Cleaning Surfaces for COVID-19 Too Often May Be Unnecessary
According to mlive.com:
Obsessively cleaning surfaces to get rid of COVID-19 germs is typically unnecessary "hygiene theater" and may go more harm than good by contributing to a false sense of security, according to the federal Centers for Disease Control.
This makes me feel better already because my wife and I clean surfaces in our house way too often. We clean surfaces in our home several times a day. It's just knowing that the COVID-19 virus is out there and could possibly make it into our home that makes us both nervous.
So my question is, do we need to clean surfaces ten times a day to make sure everything is germ free?
Mlive.com tells us this:
"CDC determined that the risk of surface transmission is low, and secondary to the primary routes of virus transmission through direct contact droplets and aerosols," Vincent Hill, Chief of the Waterborne Disease Prevention Branch, told CNN during a CDC-sponsored telephone briefing.
The Centers for Disease Control passes along very good information so that we can all follow the same guidelines.
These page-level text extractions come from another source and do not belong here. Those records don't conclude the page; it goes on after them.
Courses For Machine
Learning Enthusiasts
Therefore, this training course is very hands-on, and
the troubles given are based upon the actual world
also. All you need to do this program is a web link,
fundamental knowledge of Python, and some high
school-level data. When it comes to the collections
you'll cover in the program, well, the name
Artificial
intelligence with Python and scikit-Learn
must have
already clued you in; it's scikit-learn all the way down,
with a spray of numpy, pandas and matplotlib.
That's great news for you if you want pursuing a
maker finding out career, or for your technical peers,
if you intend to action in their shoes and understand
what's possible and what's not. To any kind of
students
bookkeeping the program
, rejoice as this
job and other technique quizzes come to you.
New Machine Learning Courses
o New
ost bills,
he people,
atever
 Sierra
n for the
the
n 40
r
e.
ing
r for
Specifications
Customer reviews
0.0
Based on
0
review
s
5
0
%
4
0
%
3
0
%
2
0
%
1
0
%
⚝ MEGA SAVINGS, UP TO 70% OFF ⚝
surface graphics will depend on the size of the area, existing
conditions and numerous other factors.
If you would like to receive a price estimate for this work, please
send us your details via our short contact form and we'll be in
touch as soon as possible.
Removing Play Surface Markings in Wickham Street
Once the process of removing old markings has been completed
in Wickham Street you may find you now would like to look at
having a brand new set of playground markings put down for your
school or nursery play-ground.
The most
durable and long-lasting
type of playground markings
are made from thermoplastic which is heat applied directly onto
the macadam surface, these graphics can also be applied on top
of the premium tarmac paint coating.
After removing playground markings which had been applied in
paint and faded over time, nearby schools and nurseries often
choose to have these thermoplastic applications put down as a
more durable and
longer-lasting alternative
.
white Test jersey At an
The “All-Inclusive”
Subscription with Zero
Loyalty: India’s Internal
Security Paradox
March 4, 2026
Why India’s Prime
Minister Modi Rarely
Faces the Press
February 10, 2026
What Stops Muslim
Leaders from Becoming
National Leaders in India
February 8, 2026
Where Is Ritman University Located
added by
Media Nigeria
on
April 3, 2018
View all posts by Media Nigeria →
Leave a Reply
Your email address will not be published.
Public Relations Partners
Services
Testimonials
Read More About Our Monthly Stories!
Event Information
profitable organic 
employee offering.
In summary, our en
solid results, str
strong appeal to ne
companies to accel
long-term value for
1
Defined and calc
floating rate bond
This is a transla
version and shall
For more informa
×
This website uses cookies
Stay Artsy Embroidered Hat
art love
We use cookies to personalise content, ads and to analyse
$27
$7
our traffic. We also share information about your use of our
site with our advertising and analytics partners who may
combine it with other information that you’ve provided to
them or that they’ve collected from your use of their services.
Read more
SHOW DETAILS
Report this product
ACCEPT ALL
If they tell all of us it's not necessary to over clean surfaces then that's good enough for me too.
Based on things I've read ever since this pandemic began, it's important to disinfect surfaces if anyone you know may have or had coronavirus symptoms.
Most people feel that they can get COVID-19 by breathing in droplets from the air but not by touching home or work surfaces.
Mlive.com sums it up with the following:
The briefing followed a CDC paper released two weeks ago that found the risk of contracting the virus from touching a contaminated surface is generally less than 1 in 10,000, "which means that each contact with a contaminated surface has less than a 1 in 10,000 chance of causing an infection," the CDC paper says.
There you have it, you may now spend less time cleaning surfaces and more time social distancing.